These issues are often hard to trace back to it's origin. Here are a few things you can do to try and figure out where the problem is exactly.
One simple trick is to create a fairly sizable but not huge HTML file and put it in the web space. You can optionally include a couple of sizable but not huge images in the HTML file. You can ask if your users (that are having trouble) to access this page several times over a period to make sure that the page loads as it should. This will tell you a few things; that the issue is not a network issue, it is not a browser issue (generally), and that it is not a web server issue.
If these simple tests go well, then I would be looking at two other things.
If your page renders slowly, then you will want to look at what causes this. If, for example, a database query is occasionally slow, you can look to your database server for answers. Not knowing SQL Server anymore, I can tell you that MySQL has a slow query log that can be enabled. Some installs have this feature enabled during install. It does require a restart of the server to enable this feature, but is a good idea to do from time to time to tune slower queries (anyhow) so it is something to consider when changes are made.
Lastly, there is always a network issue that may exist. It can be obscure. I use WireShark when I have issues to analyze. This is too huge and technical to discuss, but once the problem occurs, you should be able to parse the network traffic to determine if there are any errors along the way. For example, I used WireShark to determine that my new firewall was fragmenting DNS queries that would occasionally fail causing problems and being quite frustrating. I was able to view the DNS query traffic to determine that an authority required bit was set (which is not normally bad) and the query was fragmented not allowing an authority look-up to succeed without specifying a trace. Without the authority required bit set, the DNS query would return a non-authoritative response if possible even if the request was fragmented. But DNS queries for authoritative responses require that the DNS query not be fragmented. Hence the problem. You may have an issue that is that obscure. It may be difficult to find. Let's hope not!
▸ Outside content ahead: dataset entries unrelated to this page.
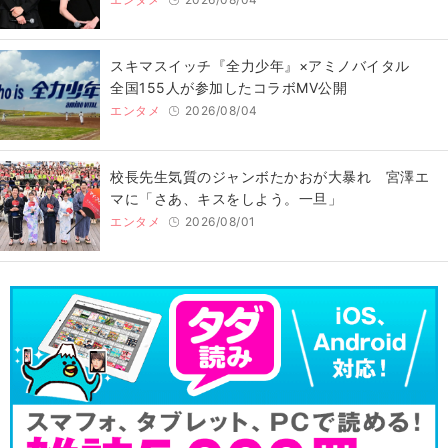
スキマスイッチ『全力少年』×アミノバイタル
全国155人が参加したコラボMV公開
エンタメ
2026/08/04
校長先生気質のジャンボたかおが大暴れ 宮澤エ
マに「さあ、キスをしよう。一旦」
エンタメ
2026/08/01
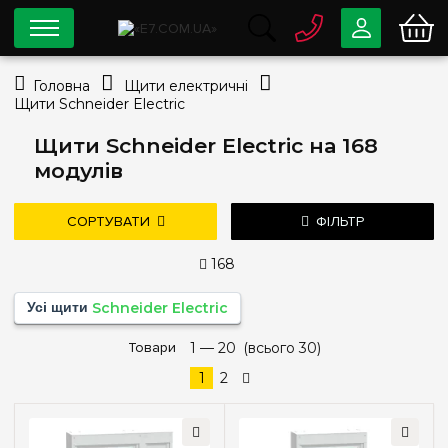
0 800
33-63-07
Головна
Щити електричні
Безкоштовно
Щити Schneider Electric
info@e7.com.ua
044
334-79-78
Щити Schneider Electric на 168
модулів
Viber
Telegram
СОРТУВАТИ
ФІЛЬТР
168
Ціна
Усі щити
Schneider Electric
—
грн
дешевше
дорожче
Товари
1 —
нові надходження
20
(всього 30)
популярність
1
2
Тип монтажу
Зовнішній
(2)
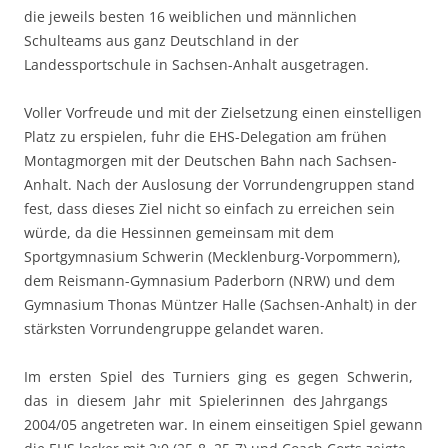
die jeweils besten 16 weiblichen und männlichen
Schulteams aus ganz Deutschland in der
Landessportschule in Sachsen-Anhalt ausgetragen.
Voller Vorfreude und mit der Zielsetzung einen einstelligen
Platz zu erspielen, fuhr die EHS-Delegation am frühen
Montagmorgen mit der Deutschen Bahn nach Sachsen-
Anhalt. Nach der Auslosung der Vorrundengruppen stand
fest, dass dieses Ziel nicht so einfach zu erreichen sein
würde, da die Hessinnen gemeinsam mit dem
Sportgymnasium Schwerin (Mecklenburg-Vorpommern),
dem Reismann-Gymnasium Paderborn (NRW) und dem
Gymnasium Thonas Müntzer Halle (Sachsen-Anhalt) in der
stärksten Vorrundengruppe gelandet waren.
Im ersten Spiel des Turniers ging es gegen Schwerin,
das in diesem Jahr mit Spielerinnen des Jahrgangs
2004/05 angetreten war. In einem einseitigen Spiel gewann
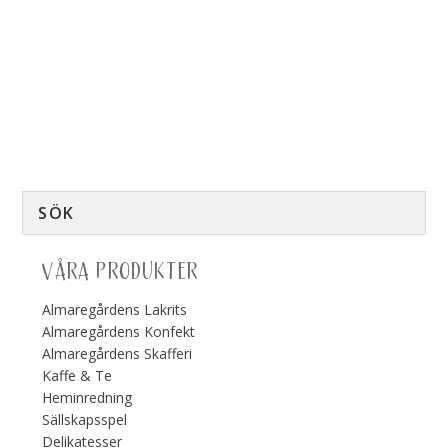
VÅRA PRODUKTER
Almaregårdens Lakrits
Almaregårdens Konfekt
Almaregårdens Skafferi
Kaffe & Te
Heminredning
Sällskapsspel
Delikatesser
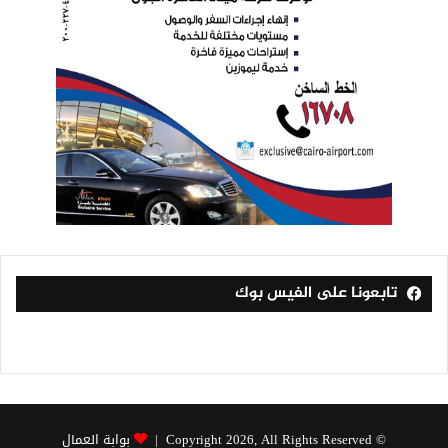
تابعونا على الفيس بوك
© Copyright 2026, All Rights Reserved |
بوابة العمال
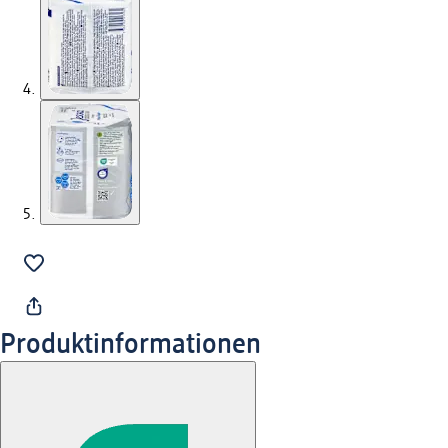
Produktinformationen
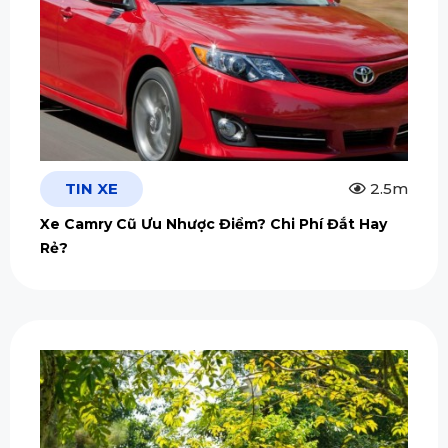
TIN XE
2.5m
Xe Camry Cũ Ưu Nhược Điểm? Chi Phí Đắt Hay
Rẻ?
It can be very frustrating to have a customer experience these issues. I know! It is like having egg on your face, but as we in the IT world know all too well, these things happen from time to time. The key is to analyze the issue to know where to look and resolve the problem quickly. Duh! But it is also important that your customer see you go to extraordinary lengths to solve the problem and exactly how technical and obscure it can be. They may not understand it, but they will appreciate the sweat equity in solving the problem and your clear expertise in tracking the problem down. Heck! They may bake you a cake or buy you a beer! Now wouldn't that be nice? As the great and illustrious Homer said (Simpson that is), "Hummmmm cake." In fact, I think he also said "Hummmmm beer."